DVRs are now in one-third of Americans households. In the past year, according to Nielsen data, NBC has lost an average rating of 1.8. Simultaneously, DVRs use is up by a ratings point of 1.4.

Coincidence? Maybe, but that’s not how the powers that be are reacting.

Network executives are complaining that, yes, people can skip commercials when viewing shows via DVR. At the same time, they admit that they’d rather have DVR viewers than no viewers at all. That sounds like having their cake, and eating it, too.

Leno’s new show is an interesting one to study. It’s the first really big show to have launched in the DVR era, one that NBC put an awful lot of money behind. (Or don’t you remember all the ads for Leno when the show first debuted?) NBC wanted to make it a nightly show, as opposed to weekly like Saturday Night Live (which would have made it a lot easier to come up with material), so that it would be “DVR-proof.” Like, you can’t DVR the show because he’s talking about today’s news… today.

Only that didn’t happen at all.

If people know that a show is all about topical humor, why would they go back and watch Monday’s show on Thursday night (when they have two hours free)? Let’s assume that tonight Leno runs Tiger Woods jokes, but that on Wednesday, I don’t know, Rush Limbaugh slips on a banana peel while at a political rally. So, do you want to hear Tiger woods jokes or Rush Limbaugh banana peel jokes?

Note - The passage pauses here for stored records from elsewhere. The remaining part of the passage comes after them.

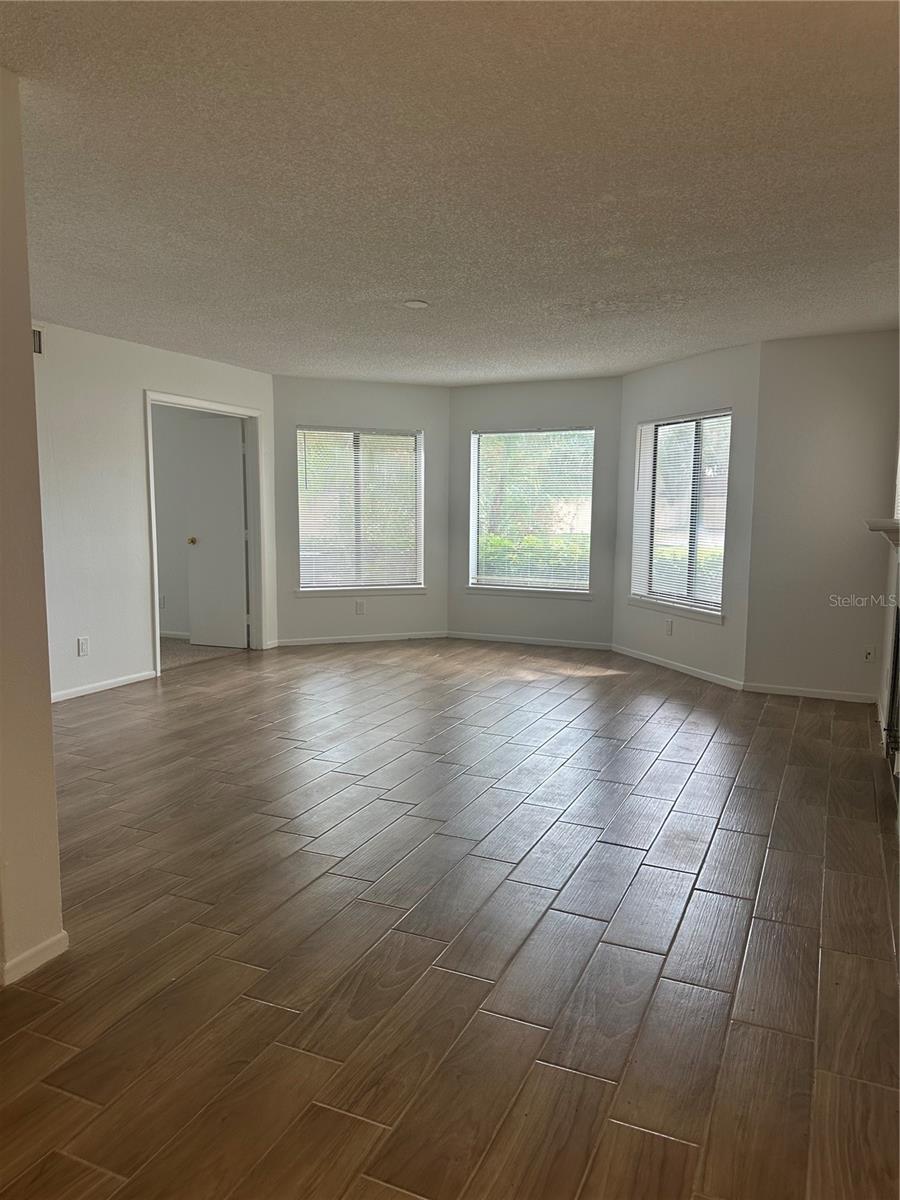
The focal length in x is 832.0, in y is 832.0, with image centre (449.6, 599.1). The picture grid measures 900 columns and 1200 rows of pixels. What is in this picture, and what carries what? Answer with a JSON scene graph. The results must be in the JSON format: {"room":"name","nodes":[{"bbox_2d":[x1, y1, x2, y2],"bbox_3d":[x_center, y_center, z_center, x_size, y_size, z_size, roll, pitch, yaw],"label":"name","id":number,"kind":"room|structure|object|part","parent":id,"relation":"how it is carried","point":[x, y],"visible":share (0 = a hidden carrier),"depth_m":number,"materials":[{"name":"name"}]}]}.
{"room":"living room","nodes":[
{"label":"living room","id":0,"kind":"room"},
{"bbox_2d":[0,65,66,987],"bbox_3d":[-1.595,-0.082,1.626,0.211,2.462,1.933,4,7,24],"label":"near left wall","id":1,"kind":"structure","parent":0,"point":[28,328],"depth_m":2.28,"materials":[{"name":"beige paint"}]},
{"bbox_2d":[0,931,67,987],"bbox_3d":[-1.478,1.090,1.776,0.017,0.066,1.700,4,7,24],"label":"baseboard","id":2,"kind":"structure","parent":1,"relation":"attached to","point":[43,946],"depth_m":2.37,"materials":[{"name":"white paint"}]},
{"bbox_2d":[31,320,273,703],"bbox_3d":[-2.464,-0.585,5.732,0.127,2.446,4.088,4,7,24],"label":"left wall","id":3,"kind":"structure","parent":0,"point":[139,626],"depth_m":5.75,"materials":[{"name":"white paint"}]},
{"bbox_2d":[32,325,43,354],"bbox_3d":[-2.596,-1.574,4.984,0.020,0.180,0.345,4,7,24],"label":"air vent","id":4,"kind":"object","parent":3,"relation":"attached to","point":[38,334],"visible":0.48,"depth_m":5.11,"materials":[{"name":"metal"}]},
{"bbox_2d":[77,636,89,656],"bbox_3d":[-2.444,0.314,5.542,0.010,0.123,0.075,4,7,24],"label":"wall socket","id":5,"kind":"object","parent":3,"relation":"attached to","point":[82,644],"visible":0.99,"depth_m":5.54,"materials":[{"name":"white plastic"}]},
{"bbox_2d":[51,669,156,702],"bbox_3d":[-2.664,0.663,5.310,0.014,0.070,2.120,4,7,24],"label":"baseboard","id":6,"kind":"structure","parent":3,"relation":"attached to","point":[129,681],"depth_m":5.81,"materials":[{"name":"white paint"}]},
{"bbox_2d":[143,390,264,678],"bbox_3d":[-1.992,-0.545,6.841,0.176,2.126,1.301,4,7,24],"label":"door frame","id":7,"kind":"structure","parent":3,"relation":"in","point":[149,434],"depth_m":7.19,"materials":[{"name":"white paint"}]},
{"bbox_2d":[184,416,247,650],"bbox_3d":[-2.098,-0.575,7.482,0.623,2.007,0.181,4,7,24],"label":"door","id":8,"kind":"structure","parent":7,"relation":"attached to","point":[238,455],"depth_m":7.46,"materials":[{"name":"white paint"}]},
{"bbox_3d":[-2.351,-0.538,7.635,0.072,0.070,0.095,4,7,24],"label":"doorknob","id":9,"kind":"part","parent":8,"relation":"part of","materials":[{"name":"gold metal"}]},
{"bbox_2d":[153,404,239,638],"bbox_3d":[-2.828,-0.844,8.044,2.888,2.419,0.129,4,7,24],"label":"hallway wall","id":10,"kind":"structure","parent":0,"point":[159,497],"depth_m":7.91,"materials":[{"name":"paint"}]},
{"bbox_2d":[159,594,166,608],"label":"wall socket","id":11,"kind":"object","parent":10,"relation":"attached to","point":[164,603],"visible":0.89,"depth_m":7.89,"materials":[{"name":"white plastic"}]},
{"bbox_2d":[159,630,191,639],"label":"baseboard","id":12,"kind":"structure","parent":10,"relation":"attached to","point":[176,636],"depth_m":7.93,"materials":[{"name":"white paint"}]},
{"bbox_2d":[161,636,248,670],"bbox_3d":[-2.979,0.489,7.471,2.438,0.103,2.207,4,7,24],"label":"carpet floor","id":13,"kind":"structure","parent":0,"point":[174,654],"depth_m":7.39,"materials":[{"name":"carpet"}]},
{"bbox_2d":[272,373,448,647],"bbox_3d":[-0.829,-0.822,7.874,1.809,2.459,0.146,-2,7,-20],"label":"back left wall","id":14,"kind":"structure","parent":0,"point":[411,414],"depth_m":7.77,"materials":[{"name":"grey paint"}]},
{"bbox_2d":[296,426,422,593],"bbox_3d":[-0.880,-0.852,7.980,1.275,1.564,0.143,-2,7,-21],"label":"left window","id":15,"kind":"structure","parent":14,"relation":"in","point":[347,583],"depth_m":7.99,"materials":[{"name":"glass"}]},
{"bbox_2d":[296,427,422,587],"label":"window blind","id":16,"kind":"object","parent":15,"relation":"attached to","point":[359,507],"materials":[{"name":"white plastic"}]},
{"bbox_2d":[355,600,365,614],"bbox_3d":[-0.835,0.075,7.731,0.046,0.128,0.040,4,7,24],"label":"wall socket","id":17,"kind":"object","parent":14,"relation":"attached to","point":[359,606],"visible":0.99,"depth_m":7.73,"materials":[{"name":"white plastic"}]},
{"bbox_2d":[274,630,449,646],"bbox_3d":[-0.829,0.372,7.875,1.680,0.072,0.013,-2,7,-20],"label":"baseboard","id":18,"kind":"structure","parent":14,"relation":"attached to","point":[325,641],"depth_m":7.85,"materials":[{"name":"white paint"}]},
{"bbox_2d":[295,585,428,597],"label":"window sill","id":19,"kind":"structure","parent":14,"relation":"attached to","point":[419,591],"depth_m":7.73,"materials":[{"name":"white paint"}]},
{"bbox_2d":[0,636,899,1199],"bbox_3d":[-0.300,0.937,3.857,6.431,0.106,9.407,4,7,24],"label":"floor","id":20,"kind":"structure","parent":0,"point":[671,755],"depth_m":2.54,"materials":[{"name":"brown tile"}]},
{"bbox_2d":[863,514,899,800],"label":"fireplace","id":21,"kind":"object","parent":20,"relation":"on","point":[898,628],"visible":1,"depth_m":4.11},
{"bbox_2d":[1,0,899,383],"bbox_3d":[-0.238,-1.598,3.552,5.955,0.120,8.557,4,7,24],"label":"ceiling","id":22,"kind":"structure","parent":0,"point":[406,278],"depth_m":2.85,"materials":[{"name":"white paint"}]},
{"bbox_2d":[402,299,428,309],"bbox_3d":[-0.192,-1.668,4.708,0.153,0.023,0.150,4,7,24],"label":"smoke detector","id":23,"kind":"object","parent":22,"relation":"attached to","point":[419,303],"visible":0.99,"depth_m":4.68,"materials":[{"name":"white"}]},
{"bbox_2d":[448,375,623,649],"bbox_3d":[0.774,-0.802,7.799,1.743,2.462,0.151,4,7,24],"label":"wall","id":24,"kind":"structure","parent":0,"point":[569,414],"depth_m":7.68,"materials":[{"name":"grey paint"}]},
{"bbox_2d":[465,585,592,599],"bbox_3d":[0.732,-0.065,7.765,1.208,0.077,0.097,4,7,24],"label":"window sill","id":25,"kind":"structure","parent":24,"relation":"attached to","point":[527,593],"depth_m":7.73,"materials":[{"name":"white paint"}]},
{"bbox_2d":[468,426,594,596],"bbox_3d":[0.772,-0.838,7.932,1.238,1.550,0.122,4,7,24],"label":"center window","id":26,"kind":"structure","parent":24,"relation":"in","point":[498,583],"depth_m":7.95,"materials":[{"name":"glass"}]},
{"bbox_2d":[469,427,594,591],"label":"window blind","id":27,"kind":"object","parent":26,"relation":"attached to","point":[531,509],"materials":[{"name":"white plastic"}]},
{"bbox_2d":[447,631,615,650],"bbox_3d":[0.732,0.390,7.837,1.589,0.071,0.014,4,7,24],"label":"baseboard","id":28,"kind":"structure","parent":24,"relation":"attached to","point":[552,644],"depth_m":7.82,"materials":[{"name":"white paint"}]},
{"bbox_2d":[612,341,762,688],"bbox_3d":[1.849,-0.655,6.634,0.143,2.444,1.716,-2,7,-22],"label":"bay right wall","id":29,"kind":"structure","parent":0,"point":[705,379],"depth_m":6.28,"materials":[{"name":"paint"}]},
{"bbox_2d":[665,618,673,635],"bbox_3d":[1.749,0.221,6.663,0.011,0.123,0.075,-1,6,-22],"label":"wall socket","id":30,"kind":"object","parent":29,"relation":"attached to","point":[668,626],"visible":0.99,"depth_m":6.65,"materials":[{"name":"white plastic"}]},
{"bbox_2d":[628,596,721,624],"bbox_3d":[1.792,0.073,6.638,0.097,0.080,1.180,-2,7,-23],"label":"window sill","id":31,"kind":"structure","parent":29,"relation":"attached to","point":[644,603],"depth_m":6.56,"materials":[{"name":"white paint"}]},
{"bbox_2d":[611,644,744,690],"bbox_3d":[1.779,0.530,6.691,0.013,0.073,1.659,-2,7,-21],"label":"baseboard","id":32,"kind":"structure","parent":29,"relation":"attached to","point":[656,661],"depth_m":6.56,"materials":[{"name":"white paint"}]},
{"bbox_2d":[629,408,731,620],"bbox_3d":[1.866,-0.683,6.659,0.134,1.567,1.173,-2,7,-22],"label":"right window","id":33,"kind":"structure","parent":29,"relation":"in","point":[728,419],"depth_m":6.70,"materials":[{"name":"glass"}]},
{"bbox_2d":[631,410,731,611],"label":"window blind","id":34,"kind":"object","parent":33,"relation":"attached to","point":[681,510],"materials":[{"name":"white plastic"}]},
{"bbox_2d":[744,332,899,704],"bbox_3d":[2.616,-0.540,5.654,1.032,2.458,0.159,4,7,24],"label":"right wall","id":35,"kind":"structure","parent":0,"point":[760,437],"depth_m":5.61,"materials":[{"name":"grey paint"}]},
{"bbox_2d":[743,683,881,703],"bbox_3d":[2.502,0.647,5.759,0.842,0.069,0.013,4,7,24],"label":"baseboard","id":36,"kind":"structure","parent":35,"relation":"attached to","point":[827,697],"depth_m":5.75,"materials":[{"name":"white paint"}]},
{"bbox_2d":[863,644,874,662],"bbox_3d":[2.814,0.368,5.591,0.068,0.118,0.012,4,7,24],"label":"wall socket","id":37,"kind":"object","parent":35,"relation":"attached to","point":[866,654],"visible":0.99,"depth_m":5.59,"materials":[{"name":"white plastic"}]},
{"bbox_2d":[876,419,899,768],"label":"fireplace wall","id":38,"kind":"structure","parent":0,"point":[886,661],"depth_m":5.10,"materials":[{"name":"paint"}]},
{"bbox_2d":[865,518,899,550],"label":"mantel shelf","id":39,"kind":"object","parent":38,"relation":"attached to","point":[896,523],"visible":0.91,"depth_m":3.77,"materials":[{"name":"white wood"}]},
{"label":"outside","id":40,"kind":"structure","parent":0,"visible":0},
{"label":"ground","id":41,"kind":"structure","parent":40,"visible":0},
{"bbox_2d":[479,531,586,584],"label":"hedge","id":42,"kind":"object","parent":41,"relation":"on","point":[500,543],"visible":0.17,"depth_m":11.29,"materials":[{"name":"green plant"}]},
{"bbox_2d":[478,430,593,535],"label":"trees","id":43,"kind":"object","parent":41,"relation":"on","point":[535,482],"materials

You know what I mean. Because the show is so tied to the day’s events, unless you watch it on the day of release it won’t be worth your while.

So, not DVR-proof but rather DVR cryptonite.

It’s one thing to watched a recorded sitcom a few days later, but a recorded, topical, variety show? That’s a hard sell.

This is before you even factor in that today’s 18-49 year-olds aren’t necessarily going to either A) sit down and watch some TV show live or B) a few days later on DVR delay. We live in an age of streaming Netflix movies, Spotify, iTunes, Xbox Live, PSN, Steam, Twitter, nook and Kindles, etc.

Believe it or not, people can entertain themselves these days without having to sit back and watch TV.

And here’s another idea: maybe Leno’s show just isn’t any good? Again, I haven’t seen it, but I can’t imagine it’s easy coming up with material five days a week, so maybe the product suffers? I never found Leno funny during his run on The Tonight Show, but I know he’s a funny guy. You have to play to your audience. He can’t exactly get away with comedy club-level content on NBC, now can he?

In conclusion, I’m not sure that DVRs, per se, have killed Leno’s show. That’s a gross oversimplification of what’s probably going on: people’s media consumption habits are changing, and NBC relied on people staying in tune with the old model.

But what do I know, I’m over here trying to figure out if I should go AMD or Intel with a gaming PC I’m very close to building.